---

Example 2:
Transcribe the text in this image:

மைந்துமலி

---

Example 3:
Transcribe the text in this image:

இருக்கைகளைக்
+++
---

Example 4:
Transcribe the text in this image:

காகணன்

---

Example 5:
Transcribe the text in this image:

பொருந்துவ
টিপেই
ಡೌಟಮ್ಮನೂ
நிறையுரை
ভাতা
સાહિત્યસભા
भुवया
+++
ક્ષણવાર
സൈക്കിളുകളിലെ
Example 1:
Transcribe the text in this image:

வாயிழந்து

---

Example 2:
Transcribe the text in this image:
+++
* [ABOUT THIS TASK] Write out each line of the data that holds the string "Example".

* [RESULT OF THE TASK]
Example 2:
Example 3:
Example 4:
Example 5:
Example 1:
Example 2:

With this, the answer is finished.